Data shown:
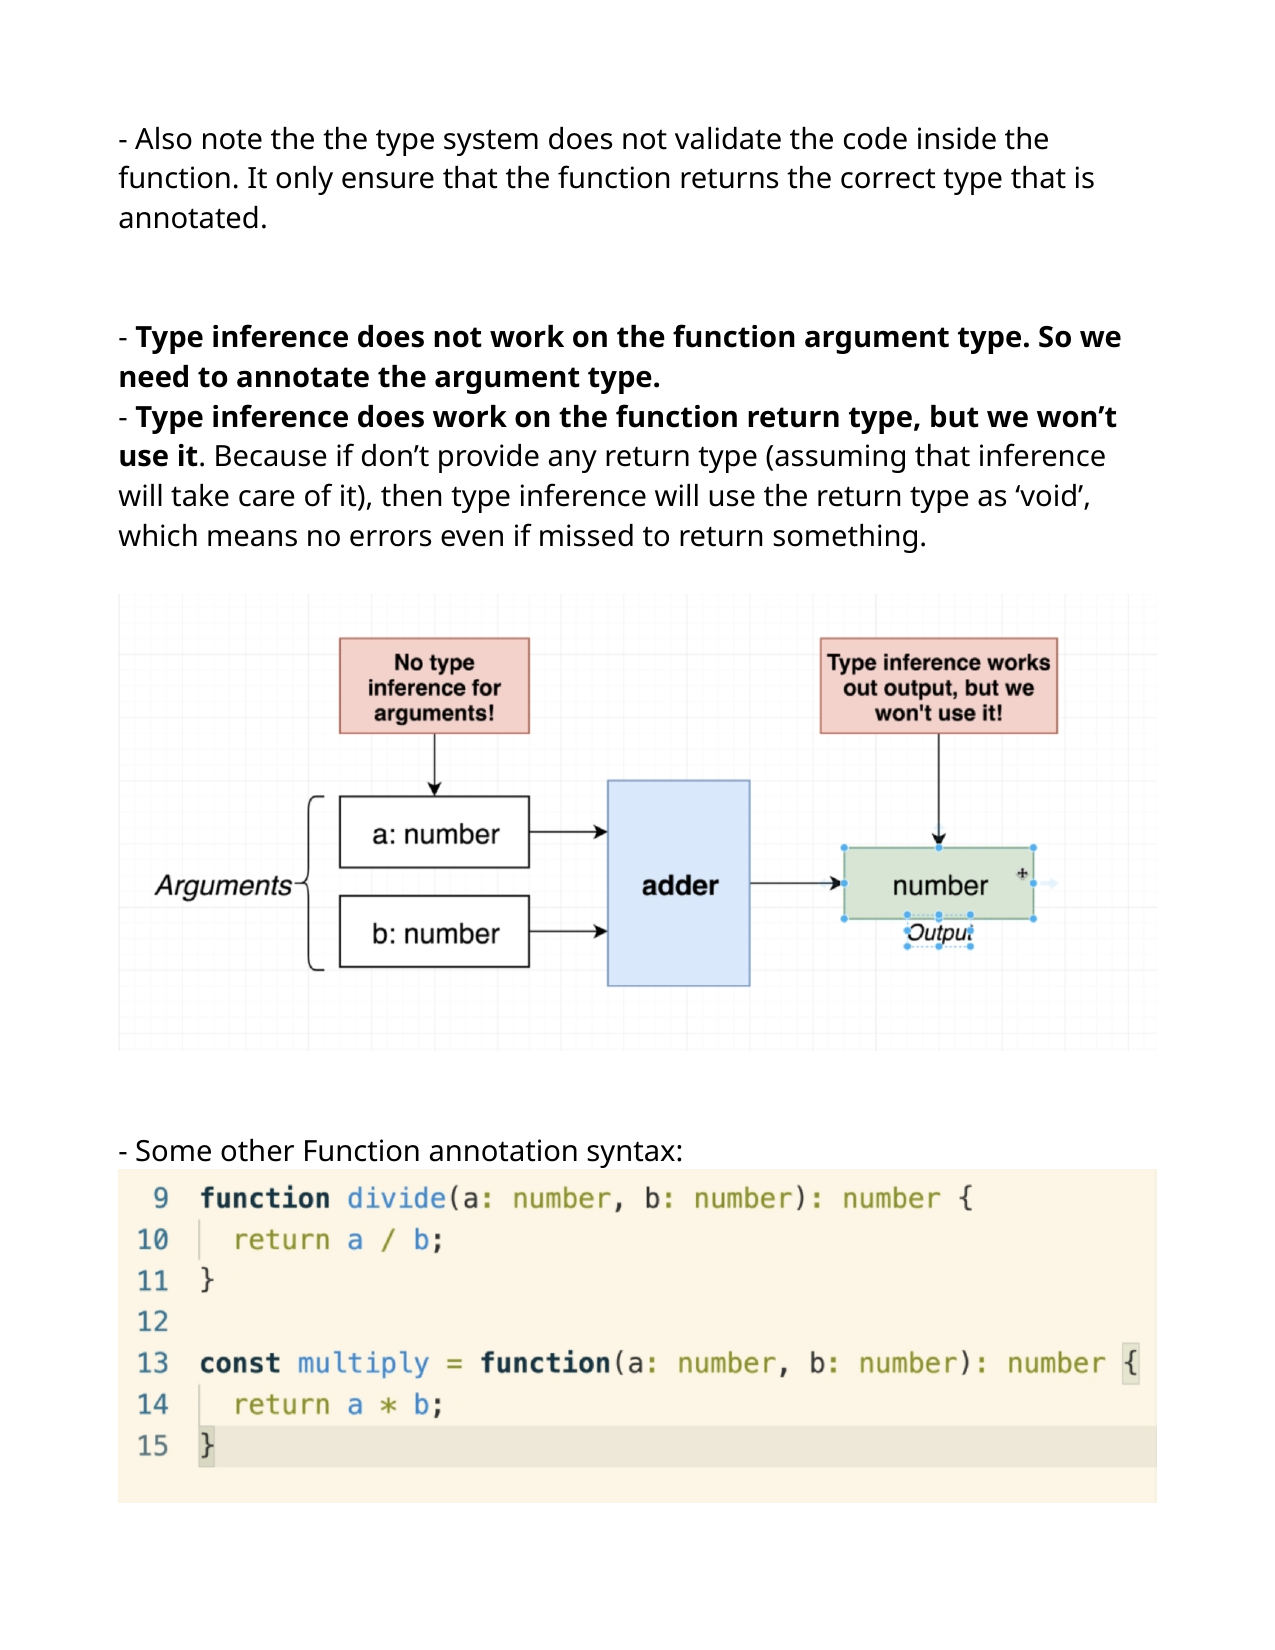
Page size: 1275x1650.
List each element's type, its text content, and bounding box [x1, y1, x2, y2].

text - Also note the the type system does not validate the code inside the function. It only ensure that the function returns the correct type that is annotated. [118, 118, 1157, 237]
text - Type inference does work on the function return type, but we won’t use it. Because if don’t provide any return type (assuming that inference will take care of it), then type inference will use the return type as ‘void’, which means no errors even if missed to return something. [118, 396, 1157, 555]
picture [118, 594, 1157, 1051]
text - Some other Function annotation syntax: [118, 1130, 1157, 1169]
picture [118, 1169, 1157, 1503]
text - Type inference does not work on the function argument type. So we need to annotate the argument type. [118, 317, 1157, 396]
--
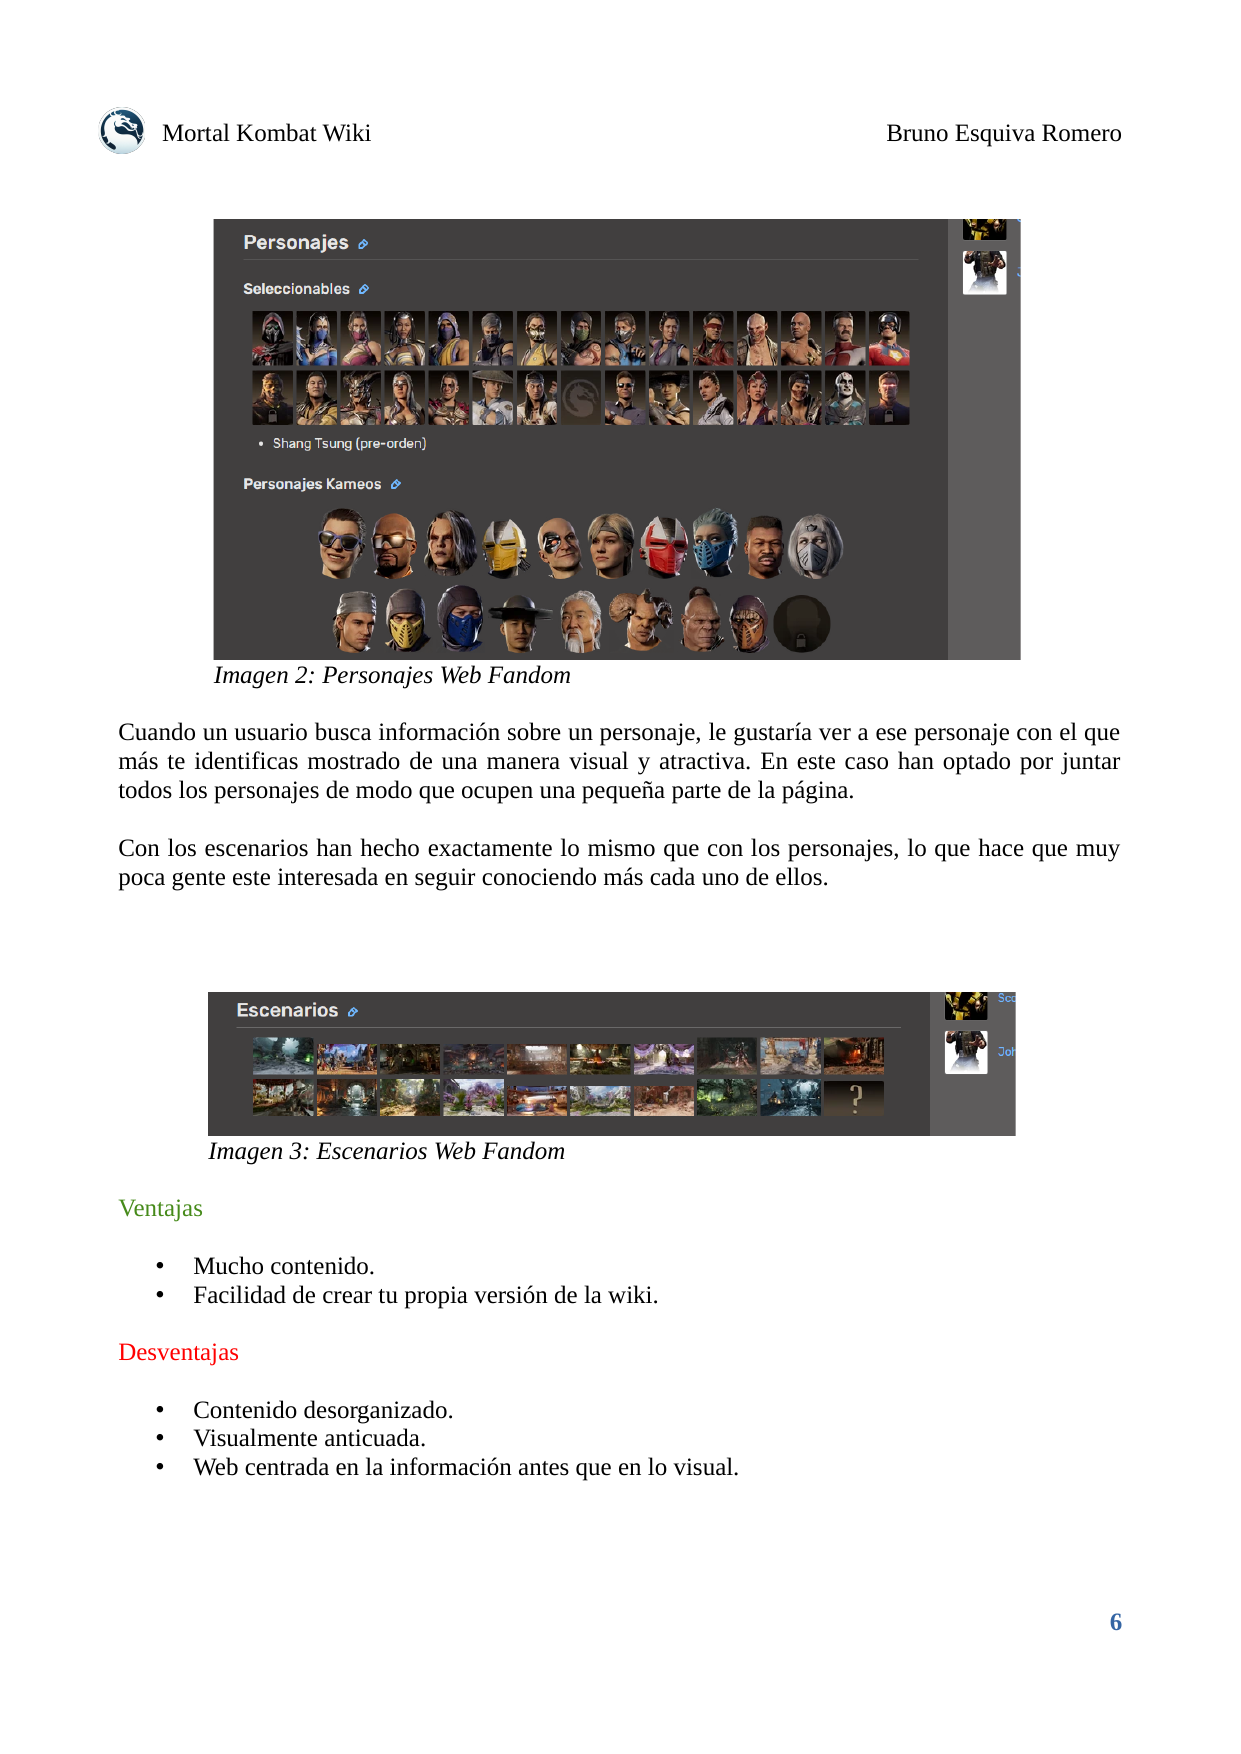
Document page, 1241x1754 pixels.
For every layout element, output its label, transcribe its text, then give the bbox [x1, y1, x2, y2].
---
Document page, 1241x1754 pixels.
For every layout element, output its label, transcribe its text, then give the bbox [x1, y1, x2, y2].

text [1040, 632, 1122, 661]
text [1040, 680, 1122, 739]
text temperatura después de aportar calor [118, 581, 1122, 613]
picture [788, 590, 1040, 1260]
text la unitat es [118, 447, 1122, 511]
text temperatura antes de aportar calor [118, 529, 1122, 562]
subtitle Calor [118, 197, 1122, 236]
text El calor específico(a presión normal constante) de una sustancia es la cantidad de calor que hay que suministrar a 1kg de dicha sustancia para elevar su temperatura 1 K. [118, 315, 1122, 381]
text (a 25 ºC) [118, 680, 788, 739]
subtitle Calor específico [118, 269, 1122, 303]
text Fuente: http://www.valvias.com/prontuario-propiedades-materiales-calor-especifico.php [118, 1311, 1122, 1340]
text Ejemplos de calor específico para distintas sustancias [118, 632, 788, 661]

To be done:
Render everything in the entries from the line containing "Page size: 1275x1650." down to the line containing "picture [118, 1169, 1157, 1503]" as a numbered list, leaving out blank lines.

Worked answer:
1. Page size: 1275x1650.
2. List each element's type, its text content, and bounding box [x1, y1, x2, y2].
3. text - Also note the the type system does not validate the code inside the function. It only ensure that the function returns the correct type that is annotated. [118, 118, 1157, 237]
4. text - Type inference does work on the function return type, but we won’t use it. Because if don’t provide any return type (assuming that inference will take care of it), then type inference will use the return type as ‘void’, which means no errors even if missed to return something. [118, 396, 1157, 555]
5. picture [118, 594, 1157, 1051]
6. text - Some other Function annotation syntax: [118, 1130, 1157, 1169]
7. picture [118, 1169, 1157, 1503]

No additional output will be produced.